0
votes

We are using Apache Beam to process streamed data from pubsub source to GCS sink with dynamic filenames. We are able to write text files, but not wav files.

We are able to write out our byte array string (linear16 wav encoding) working with StringUtf8Coder but have a compilation error with ByteArrayEncoder

// THIS WORKS:

pipelineBeginStage
  .apply(
    FileIO.<String, KamiAppData>writeDynamic()
          .by((SerializableFunction<KamiAppData, String>) input -> input.GCSurl)
          .via(
             Contextful.fn((SerializableFunction<KamiAppData, String>) input -> input.audioStream),
             TextIO.sink())
          .to(outputBucket)
          .withNaming(url -> FileNaming.getNaming(url, "wav"))
          .withDestinationCoder(StringUtf8Coder.of())
          .withNumShards(1));

// THIS YIELDS A COMPILATION ERROR:

pipelineBeginStage
  .apply(
    FileIO.<String, KamiAppData>writeDynamic()
          .by((SerializableFunction<KamiAppData, String>) input -> input.GCSurl)
          .via(
            Contextful.fn((SerializableFunction<KamiAppData, byte[]>) input -> input.audioStream.getBytes()),
            TextIO.sink())
          .to(outputBucket)
          .withNaming(url -> FileNaming.getNaming(url, "wav"))
          .withDestinationCoder(ByteArrayCoder.of())
          .withNumShards(1));

The error we get is:

cannot resolve method 'via(org.apache.beam.sdk.transforms.Contextful.Fn<InputT,OutputT>>,org.apache.beam.sdk.TextIO.Sink)'

How do we make this compile and write the audio to file using Apache Beam APIs?

1
TextIO.sink() is a Sink<String> (which makes sense since it is called "text" IO).
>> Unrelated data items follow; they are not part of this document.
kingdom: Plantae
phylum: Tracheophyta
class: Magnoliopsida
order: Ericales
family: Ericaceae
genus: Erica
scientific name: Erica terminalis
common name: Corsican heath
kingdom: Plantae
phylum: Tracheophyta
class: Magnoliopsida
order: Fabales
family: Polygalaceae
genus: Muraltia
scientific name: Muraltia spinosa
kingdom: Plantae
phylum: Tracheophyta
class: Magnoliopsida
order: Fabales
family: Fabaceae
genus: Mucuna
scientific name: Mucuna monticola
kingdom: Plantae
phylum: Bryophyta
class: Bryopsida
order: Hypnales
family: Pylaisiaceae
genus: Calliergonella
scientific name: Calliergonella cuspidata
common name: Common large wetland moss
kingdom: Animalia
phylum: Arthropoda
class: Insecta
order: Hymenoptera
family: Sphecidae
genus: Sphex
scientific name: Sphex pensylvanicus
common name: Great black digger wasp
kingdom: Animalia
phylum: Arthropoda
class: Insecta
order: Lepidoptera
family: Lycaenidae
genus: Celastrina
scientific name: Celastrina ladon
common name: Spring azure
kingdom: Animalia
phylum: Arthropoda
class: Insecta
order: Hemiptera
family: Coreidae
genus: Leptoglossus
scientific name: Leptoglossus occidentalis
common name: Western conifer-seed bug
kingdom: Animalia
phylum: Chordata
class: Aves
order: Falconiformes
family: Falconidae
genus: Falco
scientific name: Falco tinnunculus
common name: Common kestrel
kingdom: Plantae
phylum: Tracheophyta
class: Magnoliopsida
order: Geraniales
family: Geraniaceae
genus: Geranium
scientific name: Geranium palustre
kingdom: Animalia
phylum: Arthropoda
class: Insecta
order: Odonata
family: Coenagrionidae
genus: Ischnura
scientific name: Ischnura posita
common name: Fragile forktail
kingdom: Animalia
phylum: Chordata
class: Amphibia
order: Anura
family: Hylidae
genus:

And the signature of FileIO.via() expects that the output of the contextfulFn is going to be of the same as the type argument of the sink (which makes sense since you want to write elements of the same type you are producing by the contextfulFn). So the first example works because the output of the contextfulFn is a string and the sink also takes strings. In the second example you want to output bytes but the sink takes strings, which doesn't work.Anton

1 Answers

0
votes

Anton's explanation in the comment above looks very clear to me.

Just want to add that for it to work with byte type, you may need to implement your own FileIO.Sink<byte[]> class.